*** Begin section ***

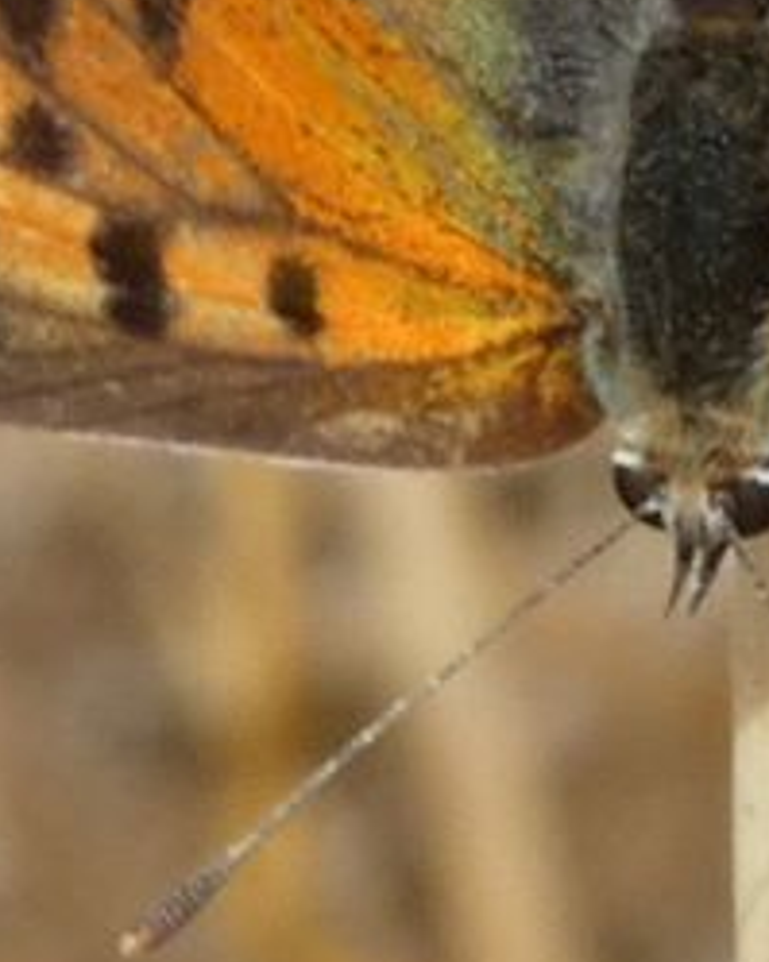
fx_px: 15600
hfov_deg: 2.8
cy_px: 62
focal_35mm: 548
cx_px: 609
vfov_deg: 3.5
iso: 80
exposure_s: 1/125
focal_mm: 29.5
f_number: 5.4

*** End section ***

• Exercise objective: Leaving out only the pictures, return the material above unchanged.

• Final answer:
fx_px: 15600
hfov_deg: 2.8
cy_px: 62
focal_35mm: 548
cx_px: 609
vfov_deg: 3.5
iso: 80
exposure_s: 1/125
focal_mm: 29.5
f_number: 5.4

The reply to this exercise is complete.